DATA FOR THE TASK: Begin

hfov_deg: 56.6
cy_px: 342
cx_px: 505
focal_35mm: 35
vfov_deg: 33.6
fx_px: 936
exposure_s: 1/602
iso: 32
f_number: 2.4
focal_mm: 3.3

DATA FOR THE TASK: End
DATA FOR THE TASK: Begin

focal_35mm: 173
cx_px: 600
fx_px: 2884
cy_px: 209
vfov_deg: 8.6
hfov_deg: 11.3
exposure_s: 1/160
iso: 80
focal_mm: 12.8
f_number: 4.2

DATA FOR THE TASK: End

## YOUR GOAL
Repeat the entries above verbatim, but only from the line that has "hfov_deg: 56.6" down to the line that has "focal_mm: 3.3", inclusive.

## FINISHED TASK
hfov_deg: 56.6
cy_px: 342
cx_px: 505
focal_35mm: 35
vfov_deg: 33.6
fx_px: 936
exposure_s: 1/602
iso: 32
f_number: 2.4
focal_mm: 3.3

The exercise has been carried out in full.